I have been trying to get back to consistently running again. It's the exercise I enjoy and there's nothing better than lacing up and taking off all alone. Just me and my music and thoughts. I love how it clears my head. Ideally, I'd get up super early and get it done like I did last summer but for some reason that's just not working this year. So it's usually not done until after 8pm at night but thankful for our long days right now. Last night, for some reason I had in my head I needed to run a 5k. I have been hovering around the two mile mark "just to get it done" but really wanted to do more so last night I just decided to go.
It was a weird run. I normally start out of the gate fairly quickly, slow down, and then sprint it home. Not yesterday. Yesterday took on a steady and what felt like to me a very slow pace. Every half mile when my tracker alerted me, I was consistent so I just went with it. It didn't really matter the speed, it mattered that it was getting done. As I sprinted the last .1 miles to get to the full 5k, I ended with this view. It's a good one isn't it?!
Despite this beauty, I ended with disappointment.
Disappointment that the run felt sluggish. Disappointment that I didn't run a 5k under 30 minutes. Disappointment that it simply wasn't my best! Now I am going to show you the numbers.
Why was I so disappointed with that? Why did I insist on focusing on the negative feelings? Why are we our own worst critics? Why are so so stinkin' hard on ourselves?
As I walked back to my house I thought of people who would love to have a time like that. I thought of people who would love to be able to be active. I thought of people who have health conditions that prevent them from living the life they want to live. The song that was playing when I ended made me think of a friend who is struggling with some major self doubt and disappointment. I thought of how great it was that I have the ability to lace up and just go for a run. I thought about how far I have come. I thought of that beautiful sunset. I thought of how grateful I am to be able to go and run three miles without a second thought. I thought about how grateful I am that we have a pretty healthy life. I thought of how I am stronger than I think. And of course I ended with my favorite mantra "I gave birth without drugs, twice. I can do anything!"

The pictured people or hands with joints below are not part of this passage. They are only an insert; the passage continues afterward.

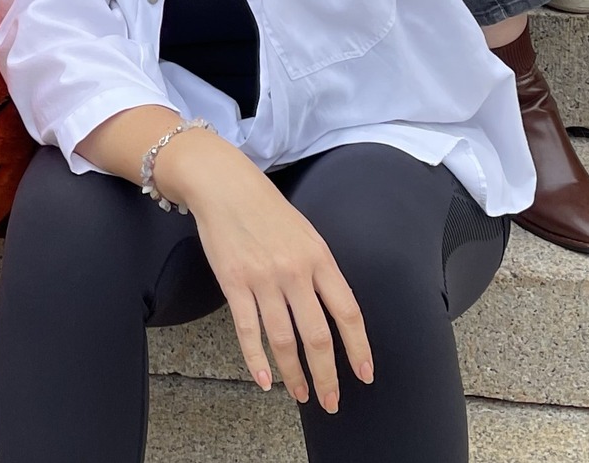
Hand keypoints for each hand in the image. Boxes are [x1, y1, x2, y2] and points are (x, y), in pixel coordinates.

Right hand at [160, 132, 373, 408]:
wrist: (224, 185)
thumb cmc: (267, 209)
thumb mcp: (306, 234)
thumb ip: (320, 271)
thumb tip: (333, 312)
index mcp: (320, 258)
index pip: (348, 312)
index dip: (359, 348)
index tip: (365, 375)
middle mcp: (295, 271)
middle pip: (318, 336)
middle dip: (327, 376)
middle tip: (331, 403)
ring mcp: (263, 278)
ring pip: (284, 340)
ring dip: (294, 374)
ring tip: (301, 396)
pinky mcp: (234, 283)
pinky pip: (248, 330)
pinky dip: (257, 360)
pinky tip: (264, 382)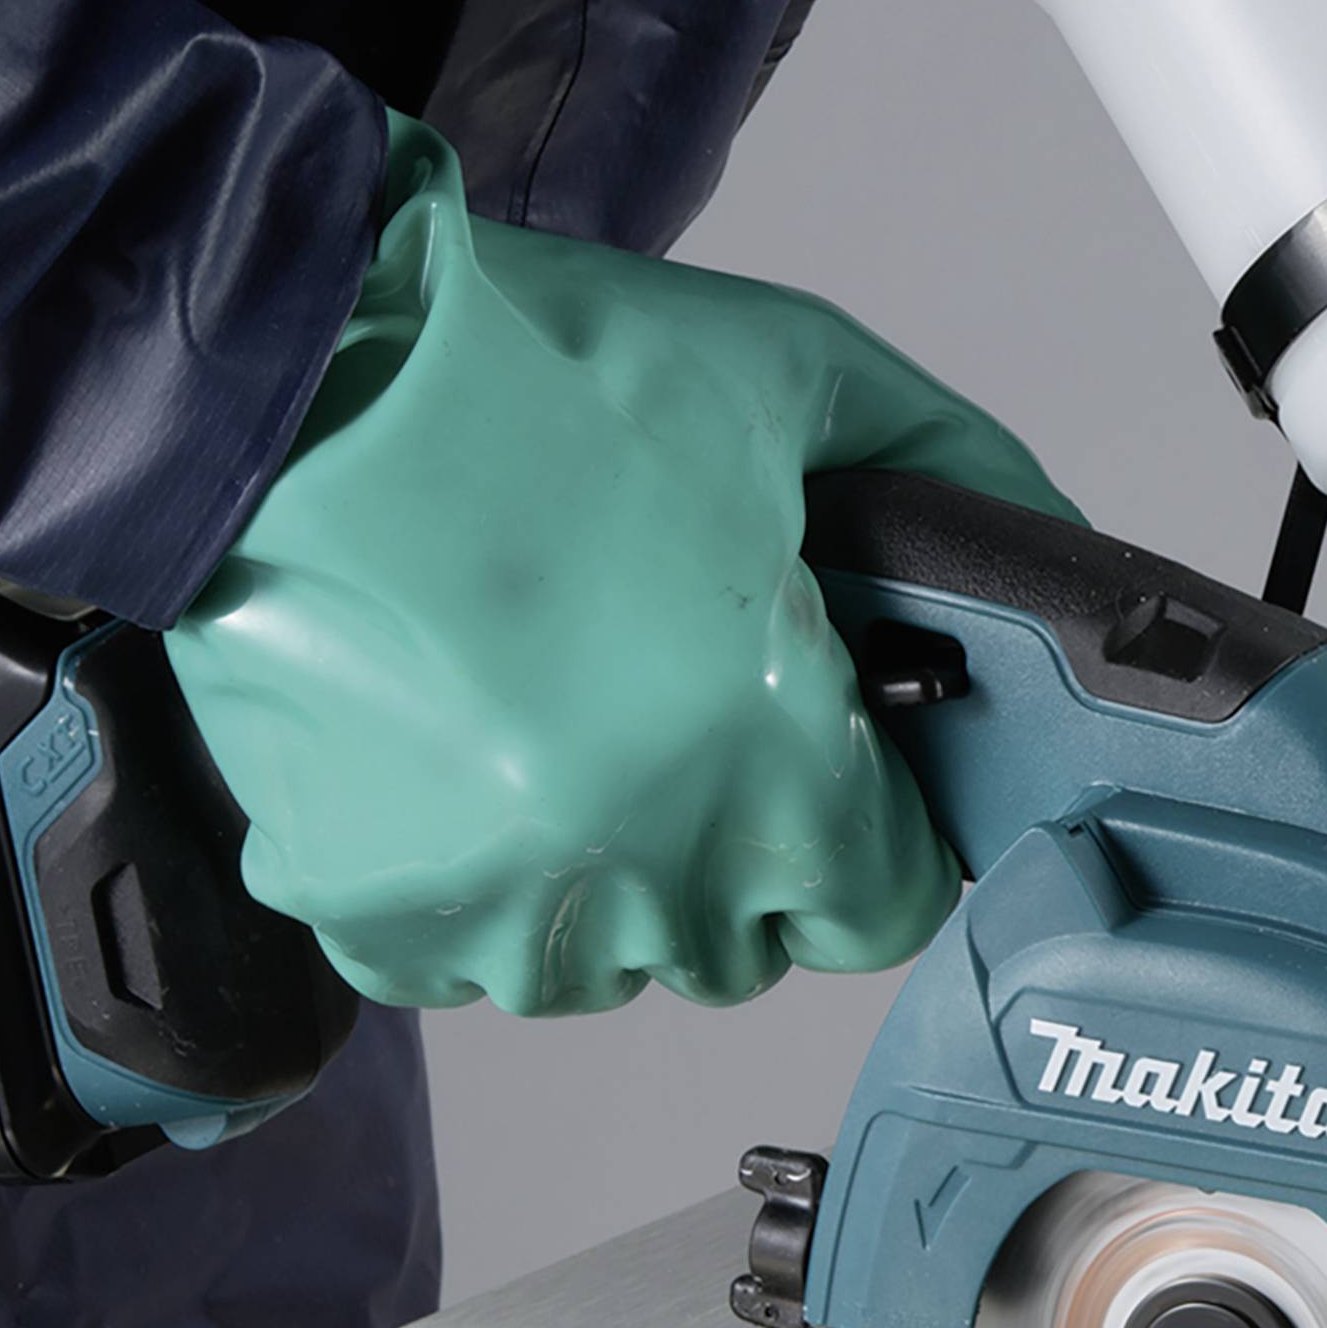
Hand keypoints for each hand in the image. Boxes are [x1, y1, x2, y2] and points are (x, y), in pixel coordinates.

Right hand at [168, 115, 1077, 1015]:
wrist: (283, 366)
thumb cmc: (527, 372)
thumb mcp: (795, 377)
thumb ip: (955, 475)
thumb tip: (1043, 562)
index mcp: (767, 761)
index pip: (885, 908)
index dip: (872, 830)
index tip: (835, 768)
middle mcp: (639, 869)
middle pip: (744, 941)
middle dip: (740, 840)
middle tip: (680, 703)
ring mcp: (493, 905)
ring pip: (599, 961)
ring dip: (601, 872)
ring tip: (553, 711)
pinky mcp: (363, 906)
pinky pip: (458, 952)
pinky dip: (469, 882)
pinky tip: (457, 752)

Part of me also appreciates the disappointment. Because if I am completely honest with myself, I haven't put in the training I need to run more efficiently. My diet hasn't been the best lately. I haven't even been drinking as much water as I should. I haven't done the work to actually run that 5k under 30 minutes. That time is a stretch goal for me. It doesn't come easy. But it's always something I want to strive for when I set out.
Is there something in your life that disappoints you? Is it a scenario where you are maybe being too hard on yourself? Give yourself a little grace. Take a step back and appreciate all around you. Or when you honestly look back at the disappointment, are you maybe not putting in the work necessary to achieve that stretch goal?
You have a choice. Camp out with the negative, disappointed feelings. Change your attitude and accept the situation as is. Or decide you are going to work harder to cast out the disappointment completely. I hope you choose to work harder and smash that goal.